— BEGIN DATA —

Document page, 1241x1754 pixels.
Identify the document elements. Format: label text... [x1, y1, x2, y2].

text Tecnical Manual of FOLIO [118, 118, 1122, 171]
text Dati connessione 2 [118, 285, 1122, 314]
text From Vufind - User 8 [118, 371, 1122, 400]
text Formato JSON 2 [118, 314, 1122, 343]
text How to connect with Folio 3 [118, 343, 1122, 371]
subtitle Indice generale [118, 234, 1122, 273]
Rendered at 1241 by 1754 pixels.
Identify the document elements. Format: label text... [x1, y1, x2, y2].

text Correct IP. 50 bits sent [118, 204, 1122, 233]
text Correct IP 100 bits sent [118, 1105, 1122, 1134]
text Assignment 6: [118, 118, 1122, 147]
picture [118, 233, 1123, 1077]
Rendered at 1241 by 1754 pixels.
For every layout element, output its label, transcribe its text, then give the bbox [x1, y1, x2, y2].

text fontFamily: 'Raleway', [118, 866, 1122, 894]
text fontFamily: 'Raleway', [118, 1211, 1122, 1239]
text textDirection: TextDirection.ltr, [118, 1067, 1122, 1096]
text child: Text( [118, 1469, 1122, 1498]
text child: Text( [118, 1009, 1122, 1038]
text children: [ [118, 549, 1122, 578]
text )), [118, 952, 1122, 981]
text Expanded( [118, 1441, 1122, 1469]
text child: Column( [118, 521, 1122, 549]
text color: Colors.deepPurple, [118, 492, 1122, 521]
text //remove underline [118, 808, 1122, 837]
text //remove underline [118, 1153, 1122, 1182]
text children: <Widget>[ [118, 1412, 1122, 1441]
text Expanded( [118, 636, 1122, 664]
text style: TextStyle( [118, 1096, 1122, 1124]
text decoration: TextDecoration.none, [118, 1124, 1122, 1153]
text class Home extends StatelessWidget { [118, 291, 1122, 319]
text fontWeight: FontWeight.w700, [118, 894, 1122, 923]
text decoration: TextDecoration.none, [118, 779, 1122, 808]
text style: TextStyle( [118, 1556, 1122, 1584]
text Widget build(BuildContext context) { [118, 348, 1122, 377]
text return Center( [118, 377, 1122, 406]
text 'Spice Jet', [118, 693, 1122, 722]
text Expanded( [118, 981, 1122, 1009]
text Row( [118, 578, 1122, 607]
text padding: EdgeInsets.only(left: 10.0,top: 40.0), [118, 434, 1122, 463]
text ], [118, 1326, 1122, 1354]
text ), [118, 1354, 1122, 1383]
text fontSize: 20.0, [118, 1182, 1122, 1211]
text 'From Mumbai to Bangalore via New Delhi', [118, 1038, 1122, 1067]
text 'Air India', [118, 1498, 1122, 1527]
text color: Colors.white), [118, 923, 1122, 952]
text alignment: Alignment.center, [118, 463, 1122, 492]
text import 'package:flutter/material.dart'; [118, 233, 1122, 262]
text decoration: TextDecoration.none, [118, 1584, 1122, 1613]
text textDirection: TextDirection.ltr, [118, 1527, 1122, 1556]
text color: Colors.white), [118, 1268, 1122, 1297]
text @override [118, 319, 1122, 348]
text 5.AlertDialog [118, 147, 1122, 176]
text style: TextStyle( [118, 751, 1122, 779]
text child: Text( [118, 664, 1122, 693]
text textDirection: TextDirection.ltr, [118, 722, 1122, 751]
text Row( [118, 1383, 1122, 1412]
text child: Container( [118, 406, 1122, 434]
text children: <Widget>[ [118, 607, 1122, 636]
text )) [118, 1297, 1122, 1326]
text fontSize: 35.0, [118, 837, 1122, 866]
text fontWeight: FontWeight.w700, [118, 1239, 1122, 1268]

— END DATA —

_INSTRUCTIONS TO FOLLOW_. Can you put everything from the line containing "text Tecnical Manual" down to the line containing "For every layout", both included, into a Markdown table with the columns Number and Content? Give each line its own row and skip any blank lines.

_RESULT BELOW_.
| Number | Content |
|---|---|
| 1 | text Tecnical Manual of FOLIO [118, 118, 1122, 171] |
| 2 | text Dati connessione 2 [118, 285, 1122, 314] |
| 3 | text From Vufind - User 8 [118, 371, 1122, 400] |
| 4 | text Formato JSON 2 [118, 314, 1122, 343] |
| 5 | text How to connect with Folio 3 [118, 343, 1122, 371] |
| 6 | subtitle Indice generale [118, 234, 1122, 273] |
| 7 | Rendered at 1241 by 1754 pixels. |
| 8 | Identify the document elements. Format: label text... [x1, y1, x2, y2]. |
| 9 | text Correct IP. 50 bits sent [118, 204, 1122, 233] |
| 10 | text Correct IP 100 bits sent [118, 1105, 1122, 1134] |
| 11 | text Assignment 6: [118, 118, 1122, 147] |
| 12 | picture [118, 233, 1123, 1077] |
| 13 | Rendered at 1241 by 1754 pixels. |
| 14 | For every layout element, output its label, transcribe its text, then give the bbox [x1, y1, x2, y2]. |